Sunday, 26 May 2013

Husband Kicks Wife To Death In Front Of Children

In 1824 a brutal husband subjected his wife to a three hour battering which resulted in her death and his transportation to the colonies.

39 year old Joseph Wilkin, a bailiff's assistant who was originally from Scotland, lived with his wife Alison and six children in a cellar in Blake Street, which was eventually cleared to make way for the Copperas Hill postal sorting depot. Joseph's wage was not a good one and Alison earned additional income to maintain their family by sewing, but was also prone to drink heavily.

lancaster castle 1778 public domain.jpgOn the night of 25th November 1824 Joseph returned home at 10pm when the rest of his family were in bed. After one of his daughters opened the door to him he pulled Alison from the bed and repeatedly beat her whilst she was on the floor and when she managed to get up and sit on a chair, he knocked her off it and set about her again. This ferocious behaviour was still going on when the night watchman called out that it was midnight and when a jug of water was knocked onto the floor and smashed, Joseph pushed Alison's face into it so that it cut open.

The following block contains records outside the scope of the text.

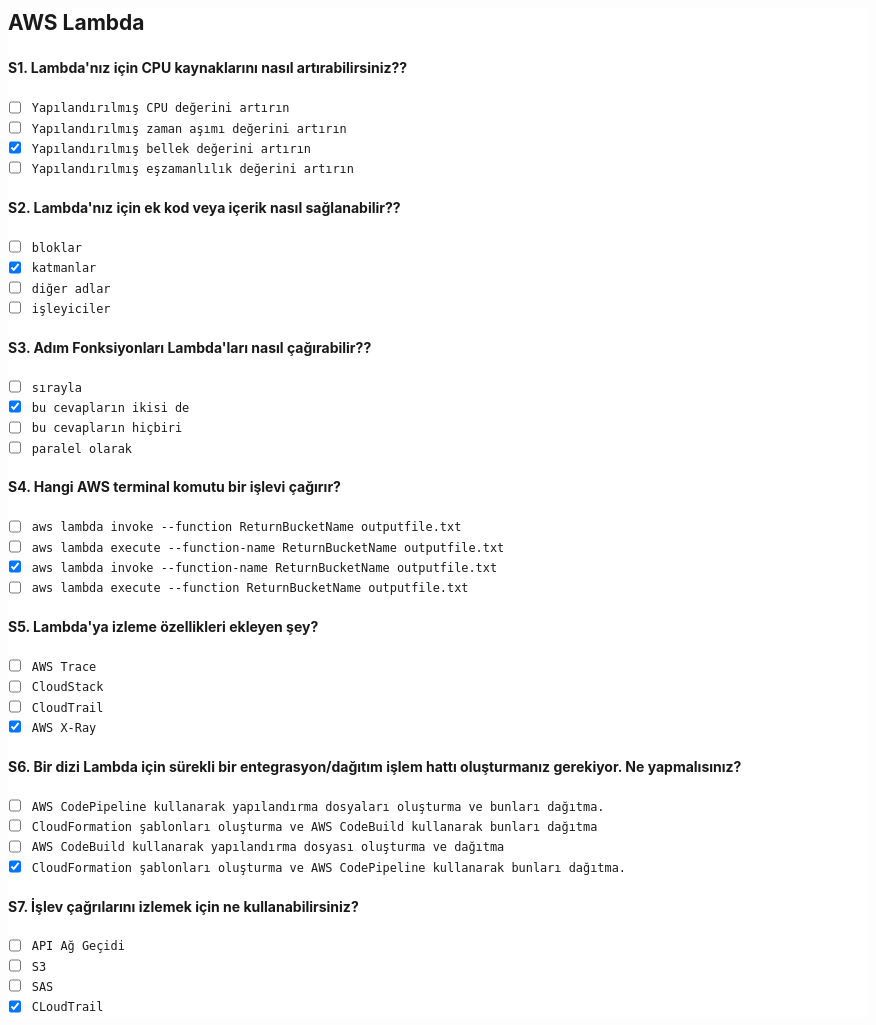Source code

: ## AWS Lambda

#### S1. Lambda'nız için CPU kaynaklarını nasıl artırabilirsiniz??

- [ ] `Yapılandırılmış CPU değerini artırın`
- [ ] `Yapılandırılmış zaman aşımı değerini artırın`
- [x] `Yapılandırılmış bellek değerini artırın`
- [ ] `Yapılandırılmış eşzamanlılık değerini artırın`

#### S2. Lambda'nız için ek kod veya içerik nasıl sağlanabilir??

- [ ] `bloklar`
- [x] `katmanlar`
- [ ] `diğer adlar`
- [ ] `işleyiciler`

#### S3. Adım Fonksiyonları Lambda'ları nasıl çağırabilir??

- [ ] `sırayla`
- [x] `bu cevapların ikisi de`
- [ ] `bu cevapların hiçbiri`
- [ ] `paralel olarak`

#### S4. Hangi AWS terminal komutu bir işlevi çağırır?

- [ ] `aws lambda invoke --function ReturnBucketName outputfile.txt`
- [ ] `aws lambda execute --function-name ReturnBucketName outputfile.txt`
- [x] `aws lambda invoke --function-name ReturnBucketName outputfile.txt`
- [ ] `aws lambda execute --function ReturnBucketName outputfile.txt`

#### S5. Lambda'ya izleme özellikleri ekleyen şey?

- [ ] `AWS Trace`
- [ ] `CloudStack`
- [ ] `CloudTrail`
- [x] `AWS X-Ray`

#### S6. Bir dizi Lambda için sürekli bir entegrasyon/dağıtım işlem hattı oluşturmanız gerekiyor. Ne yapmalısınız?

- [ ] `AWS CodePipeline kullanarak yapılandırma dosyaları oluşturma ve bunları dağıtma.`
- [ ] `CloudFormation şablonları oluşturma ve AWS CodeBuild kullanarak bunları dağıtma`
- [ ] `AWS CodeBuild kullanarak yapılandırma dosyası oluşturma ve dağıtma`
- [x] `CloudFormation şablonları oluşturma ve AWS CodePipeline kullanarak bunları dağıtma.`

#### S7. İşlev çağrılarını izlemek için ne kullanabilirsiniz?

- [ ] `API Ağ Geçidi`
- [ ] `S3`
- [ ] `SAS`
- [x] `CLoudTrail`
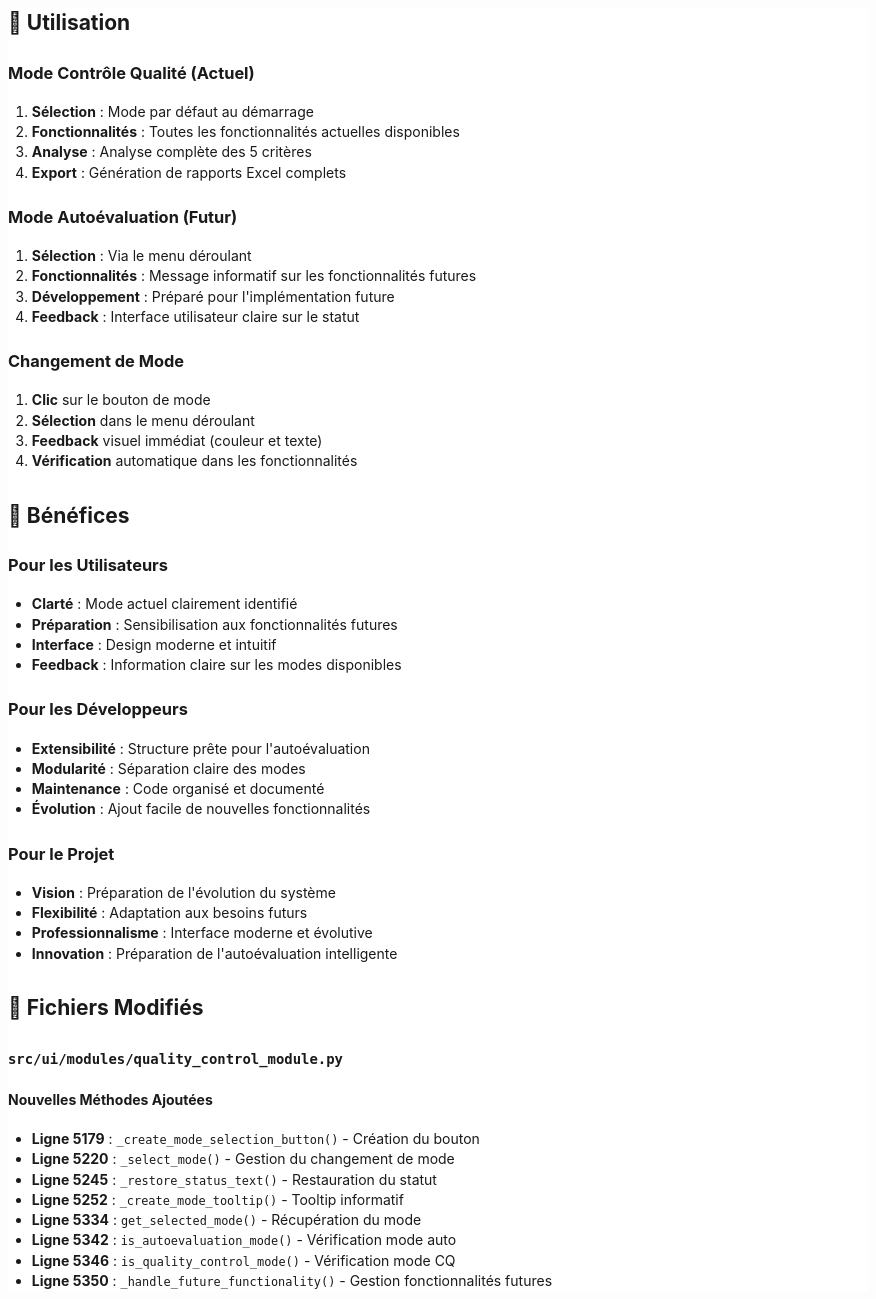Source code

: ## 🎯 Utilisation

### **Mode Contrôle Qualité (Actuel)**
1. **Sélection** : Mode par défaut au démarrage
2. **Fonctionnalités** : Toutes les fonctionnalités actuelles disponibles
3. **Analyse** : Analyse complète des 5 critères
4. **Export** : Génération de rapports Excel complets

### **Mode Autoévaluation (Futur)**
1. **Sélection** : Via le menu déroulant
2. **Fonctionnalités** : Message informatif sur les fonctionnalités futures
3. **Développement** : Préparé pour l'implémentation future
4. **Feedback** : Interface utilisateur claire sur le statut

### **Changement de Mode**
1. **Clic** sur le bouton de mode
2. **Sélection** dans le menu déroulant
3. **Feedback** visuel immédiat (couleur et texte)
4. **Vérification** automatique dans les fonctionnalités

## 🚀 Bénéfices

### **Pour les Utilisateurs**
- **Clarté** : Mode actuel clairement identifié
- **Préparation** : Sensibilisation aux fonctionnalités futures
- **Interface** : Design moderne et intuitif
- **Feedback** : Information claire sur les modes disponibles

### **Pour les Développeurs**
- **Extensibilité** : Structure prête pour l'autoévaluation
- **Modularité** : Séparation claire des modes
- **Maintenance** : Code organisé et documenté
- **Évolution** : Ajout facile de nouvelles fonctionnalités

### **Pour le Projet**
- **Vision** : Préparation de l'évolution du système
- **Flexibilité** : Adaptation aux besoins futurs
- **Professionnalisme** : Interface moderne et évolutive
- **Innovation** : Préparation de l'autoévaluation intelligente

## 📝 Fichiers Modifiés

### **`src/ui/modules/quality_control_module.py`**

#### **Nouvelles Méthodes Ajoutées**
- **Ligne 5179** : `_create_mode_selection_button()` - Création du bouton
- **Ligne 5220** : `_select_mode()` - Gestion du changement de mode
- **Ligne 5245** : `_restore_status_text()` - Restauration du statut
- **Ligne 5252** : `_create_mode_tooltip()` - Tooltip informatif
- **Ligne 5334** : `get_selected_mode()` - Récupération du mode
- **Ligne 5342** : `is_autoevaluation_mode()` - Vérification mode auto
- **Ligne 5346** : `is_quality_control_mode()` - Vérification mode CQ
- **Ligne 5350** : `_handle_future_functionality()` - Gestion fonctionnalités futures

The vicious beating finally ended at 3am when Joseph picked Alison up and laid her in bed before getting in himself. At 4.30am, he woke and found that Alison was dead and sent one of his children for a neighbour Mrs Reed, who called for medical assistance. The surgeons who examined the body found that there were cuts to the head, neck and limbs, ten broken ribs and a punctured lung. Joseph was by then crying and gave himself up to the watchman who took him to the Bridewell at 530am.

Joseph was charged with murder and tried at the Lancaster Assizes the following March. He had previously lived there and was well known in the town, leading to an overcrowded courtroom for his trial. The most solemn part was the evidence of his 11 year old daughter Margaret, who wept as she told of the beating and how her mother had once tried to hang herself after her father left home for a period. The owner of the property, Mr Stephenson, said that he had often heard Joseph beating Alison but on the night in question he was on the top storey of the house and didn't hear anything.

In summing up, Justice Bailey told the jury that the charge could be reduced to manslaughter if they were satisfied that Joseph had not intended to cause death and pointed to the fact that no weapons were used and he had sent for assistance and not tried to escape. This was the verdict that was returned and Joseph was sentenced to 'transportation for the term of his natural life'. He left Britain on the convict ship Medway in July and arrived in Van Dieman's Land (now Tasmania) the following March.